*Directions*:
1. Write out the passage from the forum thread on missing VN pages, starting at "https://sanskrit-lexicon.uni-koeln.de/pwgindex.html alleges to" and ending at "explain the difference.".
2. Answer these questions about the forum thread on missing VN pages:
(a) In which earlier issue was the discussion of VN for PWG begun?
(b) What is readme_cdsl_vn.txt described as?
(c) Who does Andhrabharati say has to respond about the scans at CDSL?
3. Carry on the forum thread about missing VN pages in PWG from its final comment.

VN missing pages, continued

funderburkjim commented 2 months ago

Continue the discussion of VN (additions and improvements) for PWG, that was begun in #39.

funderburkjim commented 2 months ago

https://sanskrit-lexicon.uni-koeln.de/pwgindex.html alleges to be a scanned edition of PWG, created long ago from material from @maltenth.
readme_cdsl_vn.txt is a sort of index to the VN portions from the various volumes.

Compare the volume 1 VN material from this cdsl source to the volume 1 VN material supplied by @Andhrabharati in #37, #39 : AB vol 1 vn pdf.

They are very different.

How to account for this difference? If we want to improve the VN coding in cdsl pwg.txt, which of the two sources should be used?

Although AB does not divulge the exact source of his pdfs, perhaps he could retrieve some information from the title pages that would explain the difference.

Andhrabharati commented 2 months ago

@maltenth has to respond about the scans at CDSL!

*Data*:

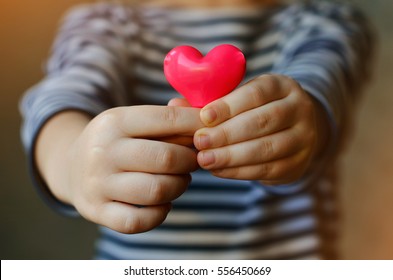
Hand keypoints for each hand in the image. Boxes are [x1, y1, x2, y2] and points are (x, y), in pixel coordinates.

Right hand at [61, 106, 202, 232]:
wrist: (70, 165)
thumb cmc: (116, 141)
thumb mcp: (132, 120)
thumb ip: (169, 116)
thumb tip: (203, 116)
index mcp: (115, 121)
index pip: (167, 119)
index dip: (197, 126)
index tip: (211, 132)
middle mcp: (103, 151)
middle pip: (166, 158)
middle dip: (190, 160)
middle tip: (193, 161)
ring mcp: (97, 184)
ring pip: (157, 190)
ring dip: (179, 186)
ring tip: (180, 179)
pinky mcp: (96, 211)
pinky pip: (139, 221)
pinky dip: (159, 214)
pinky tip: (162, 204)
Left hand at [193, 74, 329, 184]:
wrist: (293, 130)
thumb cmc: (255, 110)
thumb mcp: (239, 98)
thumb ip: (209, 101)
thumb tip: (174, 106)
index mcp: (282, 85)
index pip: (256, 93)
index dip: (229, 105)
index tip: (204, 117)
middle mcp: (299, 109)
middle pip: (262, 121)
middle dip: (227, 134)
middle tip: (200, 142)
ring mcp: (303, 138)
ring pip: (266, 149)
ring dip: (231, 156)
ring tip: (204, 159)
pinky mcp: (297, 164)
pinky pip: (266, 169)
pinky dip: (239, 171)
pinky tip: (218, 169)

*Responses in order*:
1.
https://sanskrit-lexicon.uni-koeln.de/pwgindex.html alleges to be a scanned edition of PWG, created long ago from material from @maltenth.
readme_cdsl_vn.txt is a sort of index to the VN portions from the various volumes.

Compare the volume 1 VN material from this cdsl source to the volume 1 VN material supplied by @Andhrabharati in #37, #39 : AB vol 1 vn pdf.

They are very different.

How to account for this difference? If we want to improve the VN coding in cdsl pwg.txt, which of the two sources should be used?

Although AB does not divulge the exact source of his pdfs, perhaps he could retrieve some information from the title pages that would explain the difference.

2.
(a) #39
(b) A sort of index to the VN portions from the various volumes.
(c) @maltenth

3.
And it is my lookout to reach to the best possible original sources (either scans or physical books) that enhances my collection, as a conitinuous process. [I find that many works cited in PWG could be traced at the Bavarian library (having excellent quality). Of course, there are quite many other sources as well.]

So far as I am concerned, the text in the pwgheader (of older date) is exactly what is in the print volumes; and I just had proofed the same (and at times split some matter into separate lines) and posted earlier.

Jim could probably start with converting the PWG-VN data in Thomas's original format to current CDSL format.

gasyoun commented 2 months ago

https://sanskrit-lexicon.uni-koeln.de/pwgindex.html alleges to be a scanned edition of PWG, created long ago from material from @maltenth.

This was 2002 or 2004, I received them on a CD from Germany in Moscow.

Andhrabharati commented 2 months ago

This post indicates some of my PWG "sources".

readme_cdsl_vn.txt is a sort of index to the VN portions from the various volumes. ... ... vol. 1 (no VN matter)

If the Vol.1 does not contain any VN matter, how would Jim (and/or Thomas) explain the presence of the typed matter from those pages in the pwgheader file (that was received from Thomas)?

funderburkjim commented 2 months ago

@maltenth has to respond about the scans at CDSL!

Unfortunately, communication by me with Thomas has become unpredictable this year.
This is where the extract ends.